[Article]:
——————

State v. Taylor, 2011AP1030–CR.

Decision Date23 April 2013
Docket NumberNo. 2011AP1030–CR.,2011AP1030–CR.
Citation2013 WI 34,347 Wis.2d 30,829 N.W.2d 482
PartiesSTATE of Wisconsin, Plaintiff–Respondent, v. Gerald D. TAYLOR, Defendant–Appellant.
CourtWisconsin Supreme Court

OPINION TEXT STARTS HERE

For the defendant-appellant-petitioner, there were briefs and oral argument by Andrew R. Hinkel, assistant state public defender.

For the plaintiff-respondent, the cause was argued by Thomas J. Balistreri, assistant attorney general, with whom on the brief was J.B. Van Hollen, attorney general.

ANNETTE KINGSLAND ZIEGLER, J.

——————

[Data records]:
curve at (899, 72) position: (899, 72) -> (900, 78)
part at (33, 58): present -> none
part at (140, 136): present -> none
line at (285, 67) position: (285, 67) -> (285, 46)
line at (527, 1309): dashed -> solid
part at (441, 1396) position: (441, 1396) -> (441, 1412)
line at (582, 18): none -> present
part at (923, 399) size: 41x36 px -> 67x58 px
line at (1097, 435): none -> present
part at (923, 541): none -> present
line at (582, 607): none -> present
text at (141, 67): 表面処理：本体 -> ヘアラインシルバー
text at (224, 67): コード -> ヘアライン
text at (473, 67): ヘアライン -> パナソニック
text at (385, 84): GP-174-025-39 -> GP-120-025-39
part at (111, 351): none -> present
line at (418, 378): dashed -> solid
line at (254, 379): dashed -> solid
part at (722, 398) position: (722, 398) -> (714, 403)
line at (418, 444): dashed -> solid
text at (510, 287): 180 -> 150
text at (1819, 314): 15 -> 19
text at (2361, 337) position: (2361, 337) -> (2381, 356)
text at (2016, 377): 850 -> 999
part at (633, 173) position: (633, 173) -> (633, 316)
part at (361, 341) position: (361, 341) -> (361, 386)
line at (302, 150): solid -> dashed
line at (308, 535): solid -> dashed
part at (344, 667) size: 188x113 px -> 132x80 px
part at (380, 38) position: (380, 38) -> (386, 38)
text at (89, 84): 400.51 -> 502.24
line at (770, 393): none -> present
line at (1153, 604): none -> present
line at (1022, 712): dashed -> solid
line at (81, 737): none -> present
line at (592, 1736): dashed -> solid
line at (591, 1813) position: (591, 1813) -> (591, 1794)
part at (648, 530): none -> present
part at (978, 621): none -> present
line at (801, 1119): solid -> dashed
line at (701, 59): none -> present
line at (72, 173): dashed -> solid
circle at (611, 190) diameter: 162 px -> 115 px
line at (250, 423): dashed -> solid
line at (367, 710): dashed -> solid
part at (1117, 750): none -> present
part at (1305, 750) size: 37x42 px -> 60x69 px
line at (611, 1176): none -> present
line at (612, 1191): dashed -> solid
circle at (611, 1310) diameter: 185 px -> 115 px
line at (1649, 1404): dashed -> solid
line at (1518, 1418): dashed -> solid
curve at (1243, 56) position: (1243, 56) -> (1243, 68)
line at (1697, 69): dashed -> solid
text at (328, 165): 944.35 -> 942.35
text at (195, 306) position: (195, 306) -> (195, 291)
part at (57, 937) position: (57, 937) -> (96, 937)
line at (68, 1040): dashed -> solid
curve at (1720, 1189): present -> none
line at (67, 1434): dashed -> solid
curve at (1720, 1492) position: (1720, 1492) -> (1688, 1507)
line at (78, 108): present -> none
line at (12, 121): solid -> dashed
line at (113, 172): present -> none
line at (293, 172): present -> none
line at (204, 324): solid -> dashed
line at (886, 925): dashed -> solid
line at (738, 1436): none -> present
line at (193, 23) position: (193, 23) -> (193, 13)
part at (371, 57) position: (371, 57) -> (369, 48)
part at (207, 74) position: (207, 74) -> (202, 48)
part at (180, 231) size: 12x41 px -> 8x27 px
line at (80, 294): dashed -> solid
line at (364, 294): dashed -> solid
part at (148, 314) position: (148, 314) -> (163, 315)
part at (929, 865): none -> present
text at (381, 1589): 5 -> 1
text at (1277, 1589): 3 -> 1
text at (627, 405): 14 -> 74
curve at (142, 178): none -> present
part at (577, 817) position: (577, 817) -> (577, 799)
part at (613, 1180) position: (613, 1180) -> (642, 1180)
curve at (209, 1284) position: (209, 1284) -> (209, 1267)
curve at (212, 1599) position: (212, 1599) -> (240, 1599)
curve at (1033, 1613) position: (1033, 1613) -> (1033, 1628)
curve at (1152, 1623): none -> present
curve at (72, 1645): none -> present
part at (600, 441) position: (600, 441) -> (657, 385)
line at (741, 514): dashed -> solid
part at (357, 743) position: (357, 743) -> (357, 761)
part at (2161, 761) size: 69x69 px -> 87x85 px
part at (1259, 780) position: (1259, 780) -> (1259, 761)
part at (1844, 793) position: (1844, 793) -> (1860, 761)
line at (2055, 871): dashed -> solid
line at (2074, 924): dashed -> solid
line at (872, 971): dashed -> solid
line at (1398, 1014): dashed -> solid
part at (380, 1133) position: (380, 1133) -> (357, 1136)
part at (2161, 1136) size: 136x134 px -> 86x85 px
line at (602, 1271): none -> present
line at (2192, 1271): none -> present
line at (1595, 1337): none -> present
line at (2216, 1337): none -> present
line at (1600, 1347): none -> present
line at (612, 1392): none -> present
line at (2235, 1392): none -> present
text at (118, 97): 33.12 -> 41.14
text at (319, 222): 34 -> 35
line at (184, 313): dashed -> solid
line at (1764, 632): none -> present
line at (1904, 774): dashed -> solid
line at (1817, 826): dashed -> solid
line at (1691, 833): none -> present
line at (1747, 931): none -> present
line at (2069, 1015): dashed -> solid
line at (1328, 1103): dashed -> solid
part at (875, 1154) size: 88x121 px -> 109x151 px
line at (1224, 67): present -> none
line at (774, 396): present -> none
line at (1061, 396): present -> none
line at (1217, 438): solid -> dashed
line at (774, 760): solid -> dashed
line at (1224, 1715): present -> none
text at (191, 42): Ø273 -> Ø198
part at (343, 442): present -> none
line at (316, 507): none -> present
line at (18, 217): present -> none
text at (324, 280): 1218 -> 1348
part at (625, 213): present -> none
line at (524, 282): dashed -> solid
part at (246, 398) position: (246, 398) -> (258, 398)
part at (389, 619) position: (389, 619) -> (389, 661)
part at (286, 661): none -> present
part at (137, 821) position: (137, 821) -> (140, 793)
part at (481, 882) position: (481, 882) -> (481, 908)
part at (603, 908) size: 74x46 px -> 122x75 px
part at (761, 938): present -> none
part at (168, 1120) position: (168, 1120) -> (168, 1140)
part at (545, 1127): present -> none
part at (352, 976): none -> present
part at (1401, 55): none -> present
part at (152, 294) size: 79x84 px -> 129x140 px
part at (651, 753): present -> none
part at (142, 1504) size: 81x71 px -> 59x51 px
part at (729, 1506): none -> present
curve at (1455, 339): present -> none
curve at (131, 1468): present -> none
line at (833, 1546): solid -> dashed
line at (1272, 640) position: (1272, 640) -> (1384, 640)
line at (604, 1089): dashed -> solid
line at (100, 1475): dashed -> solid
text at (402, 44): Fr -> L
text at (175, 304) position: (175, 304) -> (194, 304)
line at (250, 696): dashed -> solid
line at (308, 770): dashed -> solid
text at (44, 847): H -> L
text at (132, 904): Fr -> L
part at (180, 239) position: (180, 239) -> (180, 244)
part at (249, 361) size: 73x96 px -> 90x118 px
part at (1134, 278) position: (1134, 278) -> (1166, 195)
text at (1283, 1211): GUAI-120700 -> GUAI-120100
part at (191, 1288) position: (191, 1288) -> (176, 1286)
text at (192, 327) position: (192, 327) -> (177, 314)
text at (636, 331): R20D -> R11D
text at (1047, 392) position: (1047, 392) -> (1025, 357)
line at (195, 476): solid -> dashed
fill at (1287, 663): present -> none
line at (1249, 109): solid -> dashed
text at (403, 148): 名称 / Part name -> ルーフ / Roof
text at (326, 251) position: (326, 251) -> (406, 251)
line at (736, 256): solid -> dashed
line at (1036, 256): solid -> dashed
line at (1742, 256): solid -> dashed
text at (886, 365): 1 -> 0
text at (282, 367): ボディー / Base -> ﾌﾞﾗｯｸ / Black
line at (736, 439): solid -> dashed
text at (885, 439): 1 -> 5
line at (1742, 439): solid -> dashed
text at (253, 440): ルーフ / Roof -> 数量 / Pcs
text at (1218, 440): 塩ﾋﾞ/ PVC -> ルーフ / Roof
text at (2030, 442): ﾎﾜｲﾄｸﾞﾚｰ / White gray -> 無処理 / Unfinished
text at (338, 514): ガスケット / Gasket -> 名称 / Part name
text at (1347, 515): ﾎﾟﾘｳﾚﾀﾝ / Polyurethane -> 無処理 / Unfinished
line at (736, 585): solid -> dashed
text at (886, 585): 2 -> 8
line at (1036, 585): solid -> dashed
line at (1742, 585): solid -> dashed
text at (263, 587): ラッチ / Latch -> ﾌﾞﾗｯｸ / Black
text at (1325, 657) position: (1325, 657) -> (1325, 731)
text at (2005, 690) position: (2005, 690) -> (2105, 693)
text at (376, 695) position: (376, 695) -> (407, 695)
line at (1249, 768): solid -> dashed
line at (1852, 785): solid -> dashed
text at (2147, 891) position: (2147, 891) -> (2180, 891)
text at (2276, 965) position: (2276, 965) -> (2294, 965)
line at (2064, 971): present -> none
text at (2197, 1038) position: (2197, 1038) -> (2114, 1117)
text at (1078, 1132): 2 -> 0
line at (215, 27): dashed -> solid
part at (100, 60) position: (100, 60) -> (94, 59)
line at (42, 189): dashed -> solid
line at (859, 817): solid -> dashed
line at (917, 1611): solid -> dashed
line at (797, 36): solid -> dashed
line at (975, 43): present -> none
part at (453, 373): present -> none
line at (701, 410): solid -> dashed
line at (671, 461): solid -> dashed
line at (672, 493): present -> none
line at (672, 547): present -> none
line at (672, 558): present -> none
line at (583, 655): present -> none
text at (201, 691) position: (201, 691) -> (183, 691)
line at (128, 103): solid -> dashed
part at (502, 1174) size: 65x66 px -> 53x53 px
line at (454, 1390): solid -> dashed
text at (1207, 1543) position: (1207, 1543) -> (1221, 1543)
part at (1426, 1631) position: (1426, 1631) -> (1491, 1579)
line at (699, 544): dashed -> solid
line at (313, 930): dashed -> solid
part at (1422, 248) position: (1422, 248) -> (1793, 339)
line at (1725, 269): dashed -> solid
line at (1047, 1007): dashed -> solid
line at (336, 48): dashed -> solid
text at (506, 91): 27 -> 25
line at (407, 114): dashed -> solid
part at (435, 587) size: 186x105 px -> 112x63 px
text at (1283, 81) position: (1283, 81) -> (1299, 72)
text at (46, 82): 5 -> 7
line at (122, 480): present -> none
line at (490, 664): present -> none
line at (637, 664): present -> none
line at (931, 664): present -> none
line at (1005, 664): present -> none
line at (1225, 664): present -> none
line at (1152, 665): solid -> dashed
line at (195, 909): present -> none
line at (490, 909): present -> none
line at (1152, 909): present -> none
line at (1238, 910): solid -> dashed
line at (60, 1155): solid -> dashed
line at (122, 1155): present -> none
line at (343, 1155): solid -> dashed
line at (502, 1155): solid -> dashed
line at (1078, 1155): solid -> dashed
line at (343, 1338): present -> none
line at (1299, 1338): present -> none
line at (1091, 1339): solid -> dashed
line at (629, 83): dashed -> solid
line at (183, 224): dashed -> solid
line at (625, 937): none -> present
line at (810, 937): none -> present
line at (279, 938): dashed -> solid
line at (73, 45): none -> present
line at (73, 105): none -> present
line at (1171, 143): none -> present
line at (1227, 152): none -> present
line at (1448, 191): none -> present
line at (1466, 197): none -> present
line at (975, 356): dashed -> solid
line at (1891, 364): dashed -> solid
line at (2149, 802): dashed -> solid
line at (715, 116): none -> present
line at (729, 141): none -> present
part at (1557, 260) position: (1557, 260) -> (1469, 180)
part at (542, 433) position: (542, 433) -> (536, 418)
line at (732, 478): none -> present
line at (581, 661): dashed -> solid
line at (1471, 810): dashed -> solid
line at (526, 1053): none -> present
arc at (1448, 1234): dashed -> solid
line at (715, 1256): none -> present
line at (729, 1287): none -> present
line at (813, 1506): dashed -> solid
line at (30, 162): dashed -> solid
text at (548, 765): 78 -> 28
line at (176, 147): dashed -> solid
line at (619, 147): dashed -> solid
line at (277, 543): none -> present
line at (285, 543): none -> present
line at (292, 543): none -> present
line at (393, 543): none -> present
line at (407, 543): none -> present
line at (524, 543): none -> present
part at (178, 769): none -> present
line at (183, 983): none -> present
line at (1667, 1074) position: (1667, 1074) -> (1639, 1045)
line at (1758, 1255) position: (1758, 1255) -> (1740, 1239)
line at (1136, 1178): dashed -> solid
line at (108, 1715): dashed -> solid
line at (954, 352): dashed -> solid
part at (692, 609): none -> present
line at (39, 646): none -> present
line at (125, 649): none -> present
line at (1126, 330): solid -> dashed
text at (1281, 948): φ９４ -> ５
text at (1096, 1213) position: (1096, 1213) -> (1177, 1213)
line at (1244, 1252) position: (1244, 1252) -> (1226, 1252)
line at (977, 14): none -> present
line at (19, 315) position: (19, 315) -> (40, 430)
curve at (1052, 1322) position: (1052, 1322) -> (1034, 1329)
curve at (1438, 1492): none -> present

——————

[Given problem 1]: According to the case header, which court decided State v. Taylor?
[Given problem 2]: Reproduce the case header verbatim from "Citation2013 WI 34,347" up to and including "KINGSLAND ZIEGLER, J.".

[Written solution 1]: The Wisconsin Supreme Court.

[Written solution 2]:
Citation2013 WI 34,347 Wis.2d 30,829 N.W.2d 482
PartiesSTATE of Wisconsin, Plaintiff–Respondent, v. Gerald D. TAYLOR, Defendant–Appellant.
CourtWisconsin Supreme Court

OPINION TEXT STARTS HERE

For the defendant-appellant-petitioner, there were briefs and oral argument by Andrew R. Hinkel, assistant state public defender.

For the plaintiff-respondent, the cause was argued by Thomas J. Balistreri, assistant attorney general, with whom on the brief was J.B. Van Hollen, attorney general.

ANNETTE KINGSLAND ZIEGLER, J.